The Swedish rock art shows what could possibly be oxhide ingots onboard ships, along with depictions of bulls, dating from 1600-1400 B.C. An ingot found at Torsbo is of the same in shape as ingots excavated in Crete, at the palace of Hagia Triada, Tylissos and Mochlos, and is just like the copper ingots found in the Uluburun shipwreck. And a markedly similar depiction of a copper even appears on the Tomb of Rekhmire, an official of the pharoh Amenhotep II who reigned during the 15th Century B.C.
One of the features most notable of the Scandinavian rock carvings is the depiction of bulls and scenes of bull-leaping. Both of these are common in art originating in Minoan Crete and in Hittite Anatolia – modern Turkey. Also featured are horned figures that may depict the Hittite weather deity known as Tarhun. Figures like these have been found in contemporaneous southern Anatolia. There are depictions of warriors and weapons, chariots, omega symbols and also symbolic representations of Mesopotamian sun disks and ornaments on jewelry and sword hilts. These give mute testimony to an exchange between the disparate regions that went beyond commerce in kind.
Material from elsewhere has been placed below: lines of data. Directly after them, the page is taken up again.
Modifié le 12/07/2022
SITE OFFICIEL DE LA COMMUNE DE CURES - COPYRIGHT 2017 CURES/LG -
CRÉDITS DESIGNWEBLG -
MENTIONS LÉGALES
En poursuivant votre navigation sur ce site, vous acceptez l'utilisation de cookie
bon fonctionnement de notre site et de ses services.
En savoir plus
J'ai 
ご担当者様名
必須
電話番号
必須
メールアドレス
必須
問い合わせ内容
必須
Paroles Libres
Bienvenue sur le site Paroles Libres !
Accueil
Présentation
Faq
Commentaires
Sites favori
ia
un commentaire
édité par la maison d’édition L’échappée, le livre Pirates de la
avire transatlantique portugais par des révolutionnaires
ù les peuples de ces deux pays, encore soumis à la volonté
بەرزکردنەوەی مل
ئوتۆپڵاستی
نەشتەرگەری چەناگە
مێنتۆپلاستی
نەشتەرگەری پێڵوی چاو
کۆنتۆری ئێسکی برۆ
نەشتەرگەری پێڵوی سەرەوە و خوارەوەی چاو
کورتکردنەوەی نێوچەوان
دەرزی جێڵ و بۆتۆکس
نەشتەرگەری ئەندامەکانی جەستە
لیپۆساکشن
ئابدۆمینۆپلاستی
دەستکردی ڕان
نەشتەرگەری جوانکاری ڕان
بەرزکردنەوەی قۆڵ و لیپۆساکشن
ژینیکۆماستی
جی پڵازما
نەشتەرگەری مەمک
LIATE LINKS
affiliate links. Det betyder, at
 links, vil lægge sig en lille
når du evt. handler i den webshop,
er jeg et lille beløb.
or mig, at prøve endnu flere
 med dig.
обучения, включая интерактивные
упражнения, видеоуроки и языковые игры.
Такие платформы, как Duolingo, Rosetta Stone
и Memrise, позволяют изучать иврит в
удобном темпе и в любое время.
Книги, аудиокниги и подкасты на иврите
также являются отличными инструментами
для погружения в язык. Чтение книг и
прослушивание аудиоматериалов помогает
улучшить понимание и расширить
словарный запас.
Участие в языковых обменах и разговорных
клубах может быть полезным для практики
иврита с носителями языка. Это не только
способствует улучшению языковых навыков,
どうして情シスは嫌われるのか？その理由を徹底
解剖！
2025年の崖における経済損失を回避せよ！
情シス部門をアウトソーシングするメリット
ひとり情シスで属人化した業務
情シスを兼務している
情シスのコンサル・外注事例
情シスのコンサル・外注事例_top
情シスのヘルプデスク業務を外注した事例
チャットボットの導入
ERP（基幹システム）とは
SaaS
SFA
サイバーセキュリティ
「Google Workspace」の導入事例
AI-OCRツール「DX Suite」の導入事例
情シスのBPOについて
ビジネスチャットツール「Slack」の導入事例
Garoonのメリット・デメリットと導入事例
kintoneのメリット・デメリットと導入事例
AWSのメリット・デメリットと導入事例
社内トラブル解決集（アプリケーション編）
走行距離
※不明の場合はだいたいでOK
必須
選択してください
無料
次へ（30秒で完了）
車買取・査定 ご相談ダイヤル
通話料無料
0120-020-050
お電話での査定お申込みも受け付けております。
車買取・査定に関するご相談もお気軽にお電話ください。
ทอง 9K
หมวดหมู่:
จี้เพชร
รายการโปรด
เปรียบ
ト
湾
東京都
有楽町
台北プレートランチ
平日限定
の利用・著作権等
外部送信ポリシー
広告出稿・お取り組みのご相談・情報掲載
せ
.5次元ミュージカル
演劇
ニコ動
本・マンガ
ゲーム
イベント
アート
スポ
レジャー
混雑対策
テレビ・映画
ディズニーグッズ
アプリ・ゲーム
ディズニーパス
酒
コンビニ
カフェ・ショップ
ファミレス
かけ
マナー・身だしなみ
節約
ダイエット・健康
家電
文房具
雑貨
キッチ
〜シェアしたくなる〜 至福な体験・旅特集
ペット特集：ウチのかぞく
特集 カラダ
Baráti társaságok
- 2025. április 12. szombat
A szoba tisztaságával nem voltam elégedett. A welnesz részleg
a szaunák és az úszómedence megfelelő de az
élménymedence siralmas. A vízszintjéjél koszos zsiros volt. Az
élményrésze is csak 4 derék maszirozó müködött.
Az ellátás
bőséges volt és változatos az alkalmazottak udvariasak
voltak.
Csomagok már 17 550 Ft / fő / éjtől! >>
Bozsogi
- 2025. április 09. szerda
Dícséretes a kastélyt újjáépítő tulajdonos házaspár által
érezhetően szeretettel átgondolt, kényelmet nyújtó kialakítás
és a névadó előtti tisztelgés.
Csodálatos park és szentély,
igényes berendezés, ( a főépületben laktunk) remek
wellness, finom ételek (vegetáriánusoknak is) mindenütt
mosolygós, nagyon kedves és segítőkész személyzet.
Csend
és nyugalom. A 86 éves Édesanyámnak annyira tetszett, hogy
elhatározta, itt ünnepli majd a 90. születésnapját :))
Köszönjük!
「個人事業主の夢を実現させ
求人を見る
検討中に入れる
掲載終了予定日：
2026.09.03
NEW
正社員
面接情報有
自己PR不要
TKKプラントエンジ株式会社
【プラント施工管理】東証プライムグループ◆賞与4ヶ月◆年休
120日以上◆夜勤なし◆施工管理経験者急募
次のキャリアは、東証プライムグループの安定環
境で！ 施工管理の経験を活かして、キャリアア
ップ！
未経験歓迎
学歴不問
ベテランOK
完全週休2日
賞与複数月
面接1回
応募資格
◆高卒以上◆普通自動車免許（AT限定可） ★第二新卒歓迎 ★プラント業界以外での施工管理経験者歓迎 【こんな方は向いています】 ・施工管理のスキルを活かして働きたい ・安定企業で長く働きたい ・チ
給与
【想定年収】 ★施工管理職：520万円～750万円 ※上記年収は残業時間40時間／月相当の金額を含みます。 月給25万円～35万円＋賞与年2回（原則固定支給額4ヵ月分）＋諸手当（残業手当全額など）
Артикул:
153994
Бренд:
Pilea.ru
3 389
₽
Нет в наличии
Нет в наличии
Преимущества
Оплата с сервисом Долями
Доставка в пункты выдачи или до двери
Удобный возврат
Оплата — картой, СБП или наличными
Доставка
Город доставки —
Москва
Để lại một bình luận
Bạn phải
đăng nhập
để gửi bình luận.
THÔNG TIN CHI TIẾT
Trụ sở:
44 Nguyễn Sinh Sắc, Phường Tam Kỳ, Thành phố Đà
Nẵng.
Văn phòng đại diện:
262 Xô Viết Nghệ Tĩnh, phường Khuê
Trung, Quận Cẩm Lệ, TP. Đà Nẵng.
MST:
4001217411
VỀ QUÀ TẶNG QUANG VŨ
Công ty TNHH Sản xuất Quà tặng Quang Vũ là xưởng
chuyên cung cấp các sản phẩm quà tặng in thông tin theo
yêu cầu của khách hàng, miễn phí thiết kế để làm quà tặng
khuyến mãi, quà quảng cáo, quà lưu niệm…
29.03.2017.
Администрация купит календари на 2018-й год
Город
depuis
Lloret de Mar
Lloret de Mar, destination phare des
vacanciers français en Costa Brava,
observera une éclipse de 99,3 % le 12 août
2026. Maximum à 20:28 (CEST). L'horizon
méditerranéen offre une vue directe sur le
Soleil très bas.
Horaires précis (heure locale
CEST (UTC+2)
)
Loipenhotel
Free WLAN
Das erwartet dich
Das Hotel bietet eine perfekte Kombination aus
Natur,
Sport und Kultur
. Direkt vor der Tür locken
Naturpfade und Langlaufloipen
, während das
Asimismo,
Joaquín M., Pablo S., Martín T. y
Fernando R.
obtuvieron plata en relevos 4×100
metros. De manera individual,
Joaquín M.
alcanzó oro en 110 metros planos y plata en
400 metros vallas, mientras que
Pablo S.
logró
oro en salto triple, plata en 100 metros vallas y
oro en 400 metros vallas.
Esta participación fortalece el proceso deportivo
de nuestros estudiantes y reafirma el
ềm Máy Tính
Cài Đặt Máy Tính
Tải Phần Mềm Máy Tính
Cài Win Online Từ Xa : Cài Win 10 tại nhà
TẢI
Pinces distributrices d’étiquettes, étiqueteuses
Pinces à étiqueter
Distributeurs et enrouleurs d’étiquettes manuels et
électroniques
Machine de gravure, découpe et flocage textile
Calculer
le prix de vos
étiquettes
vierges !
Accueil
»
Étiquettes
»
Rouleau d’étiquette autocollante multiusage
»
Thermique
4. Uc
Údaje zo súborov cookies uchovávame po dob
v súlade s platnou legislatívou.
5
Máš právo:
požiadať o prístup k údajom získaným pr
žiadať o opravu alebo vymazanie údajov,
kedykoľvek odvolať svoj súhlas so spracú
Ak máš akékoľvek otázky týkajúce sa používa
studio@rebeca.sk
At the tomb of the “distant traveler,” found at Simrishamn, Sweden, there were found spiral ornaments on a piece of jewelry that are identical to those found at the Asine necropolis at Argolis in Greece. The "Kings Grave" in Kivik, southeast Sweden, dating to the 1st Millennium B.C., has images and religious symbolism also found in the Mycenaean world.
According to a research at a Danish museum, Kaul Flemming, there was a cultural transfer between the Aegean and Scandinavia. He believes that motifs from the Kivik grave reflect those found in Mycenean Greece. On Mycenaean grave markers, he said, there are chariots depicted that resemble those found in Scandinavia. Chariots were common in the Bronze Age Mediterranean as fast military vehicles and were often depicted in art. War chariots are found marked on the Kivik King's Grave and the Villfarar Stone, from Early Bronze Age Scandinavia, and resemble Mycenaean images, suggesting cultural diffusion.
On the left is a spiral pattern found on an artifact in Sweden, while the artifact on the right is from ancient Greece.
Flemming believes that the spiral patterns may also reveal cultural diffusion from Mycenaean Greece. Other artifacts, such as a single-edged razor with horse head handle, also seems Mediterranean in origin, at least in concept. However, Flemming said these were copies, not imports. He suggested that similar cosmological beliefs were in play among the ancient Scandinavians and Mediterranean peoples, indicating some sort of connection between the two realms.